Tagliatelle with bottarga, clams, and lemon

This dish combines sea flavors with a citrus touch, creating an elegant and tasty balance. Here is the recipe for tagliatelle with bottarga, clams, and lemon.

Ingredients

  • 320 g of fresh tagliatelle
  • 500 g of true clams
  • 1 lemon (grated zest and juice)
  • 80 g of mullet roe (bottarga)
  • 2 cloves of garlic
  • Fresh parsley to taste
  • Red chili pepper to taste (optional)
  • 4 tablespoons of extra virgin olive oil
  • Salt to taste
  • Black pepper to taste

Preparation

  1. Start by cleaning the clams, putting them in a bowl with salted water for about an hour so that they lose their sand. Afterward, rinse them under running tap water.

  2. In a large pan, heat up the extra virgin olive oil with the peeled garlic cloves. If you like, you can also add a bit of red chili pepper to give a spicy note to the dish.

  3. Add the drained clams and cover the pan. Let cook for about 5-10 minutes or until all the clams have opened. Discard any that remained closed.

  4. Meanwhile, bring a pot of generously salted water to a boil and cook the tagliatelle following the packet instructions until al dente.

  5. While the tagliatelle are cooking, remove some of the clams from their shells, leaving some whole for the final presentation.

  6. Grate the lemon zest and squeeze the juice, being careful not to include the white part of the peel, which could make the dish bitter.

  7. When the tagliatelle are ready, drain them and add them to the pan with the clams, along with a bit of the pasta cooking water to bind the sauce.

  8. Add the grated bottarga, lemon zest, and juice. Mix well to blend all the flavors.

  9. Plate the tagliatelle garnishing with a little chopped fresh parsley and, if desired, a grind of black pepper.

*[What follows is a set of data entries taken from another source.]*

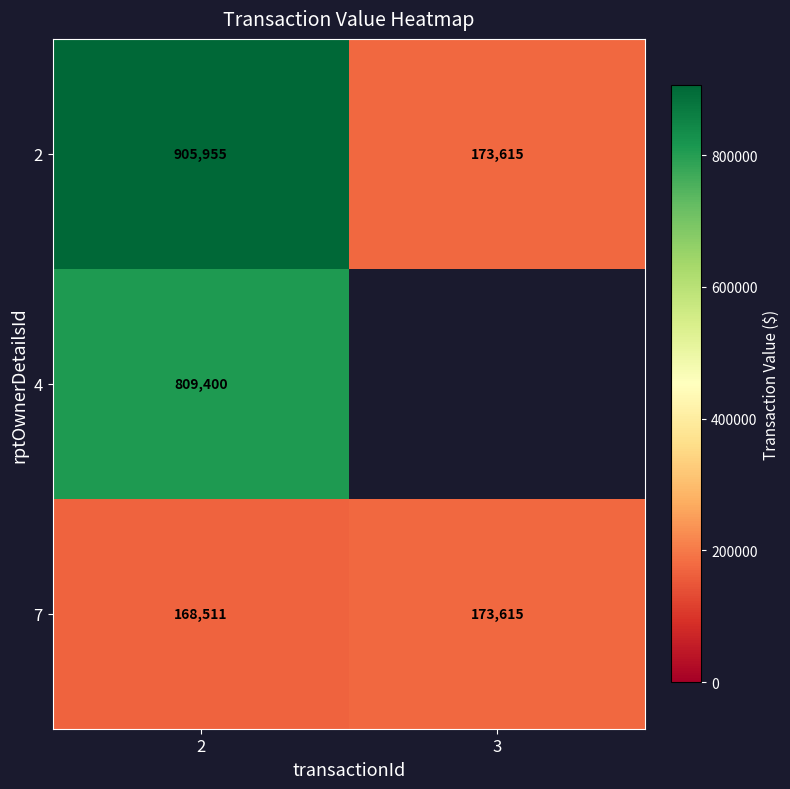

Which category has the lowest value across all series?

3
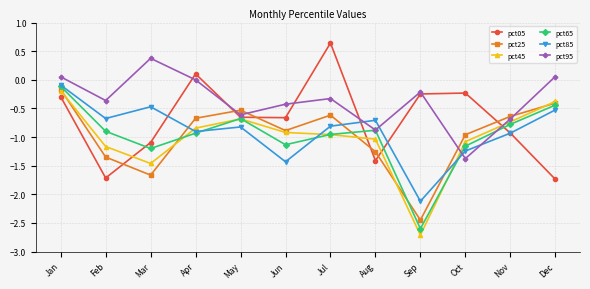

Read the pct05 value at Dec.

-1.7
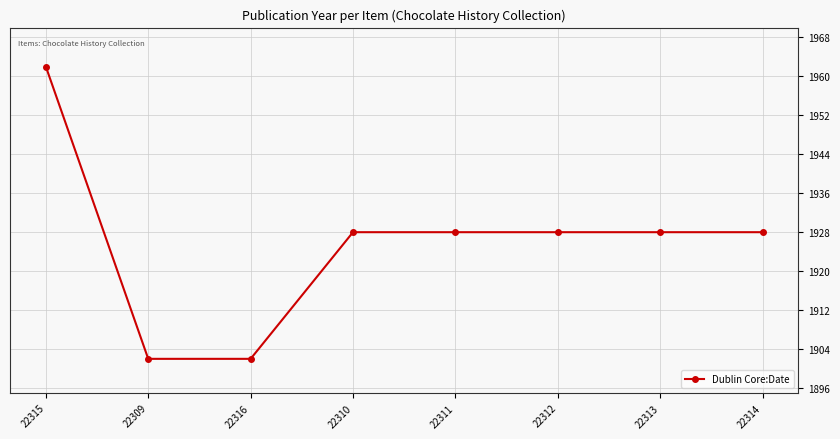

How many lines are shown in the chart?

1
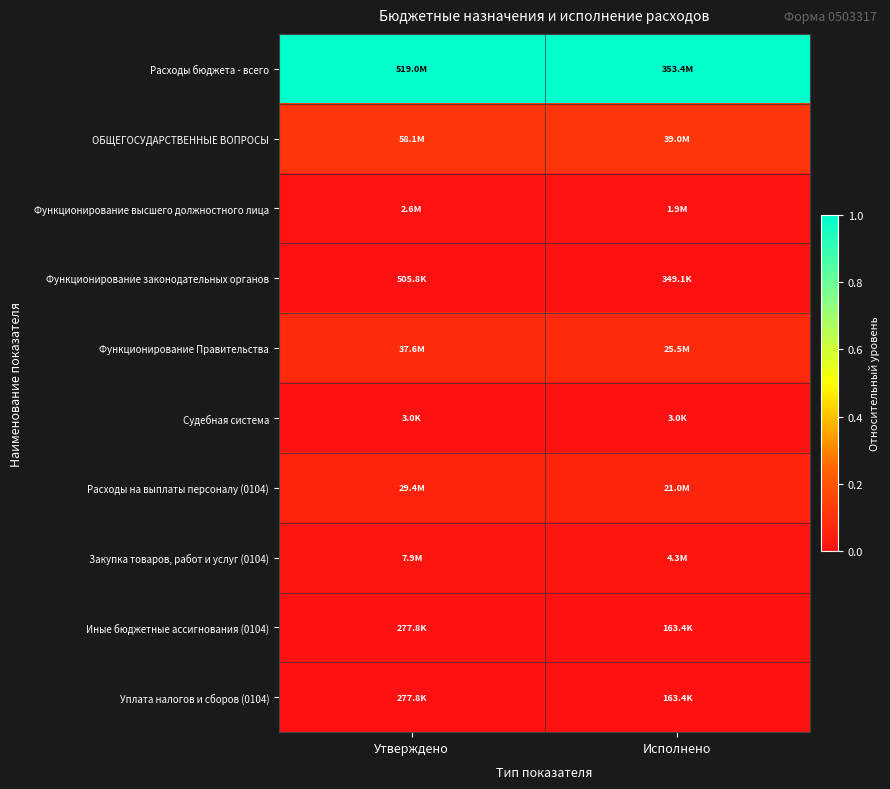

At how many categories does at least one series exceed 0?

2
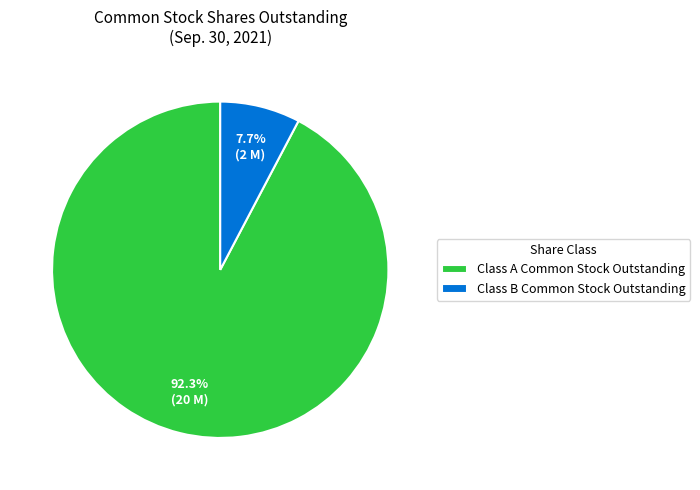

Which slice is the largest?

Class A Common Stock Outstanding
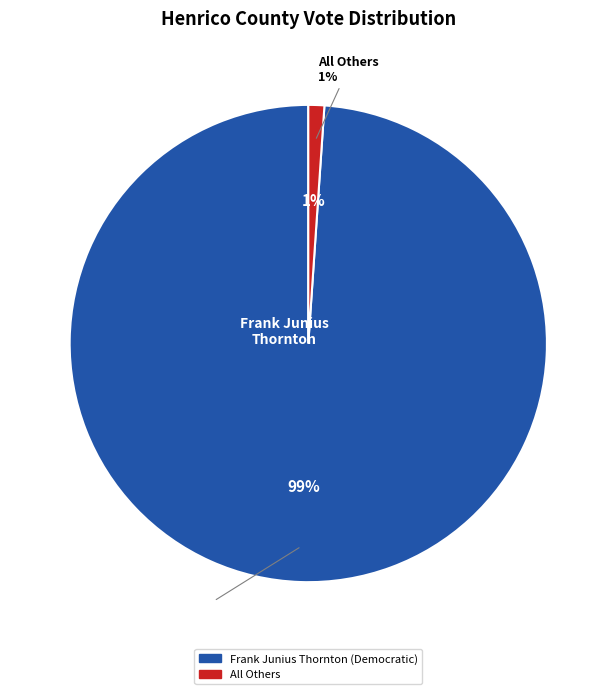

To the nearest percent, what is the difference between the All Others and Frank Junius Thornton (Democratic) slice percentages?

98%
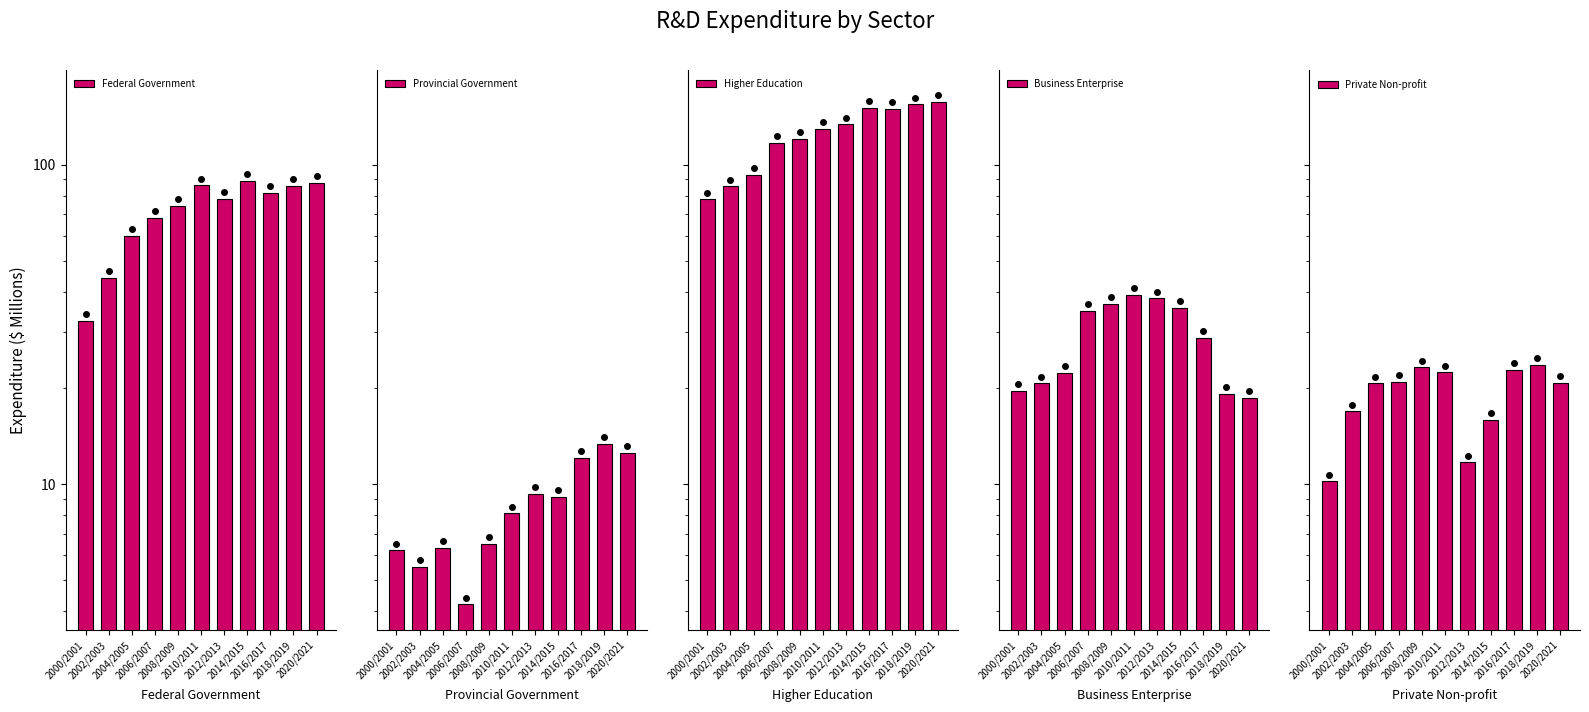

What is the maximum value shown in the chart?

157.1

  10. Serve immediately, garnishing the plates with the whole clams set aside earlier and an additional touch of grated bottarga.

Curiosity

Mullet roe bottarga, typical of some Italian coastal areas, especially Sardinia, is a high-cuisine ingredient. It consists of salted and dried mullet eggs; it gives the dishes a distinct and intensifying sea flavor.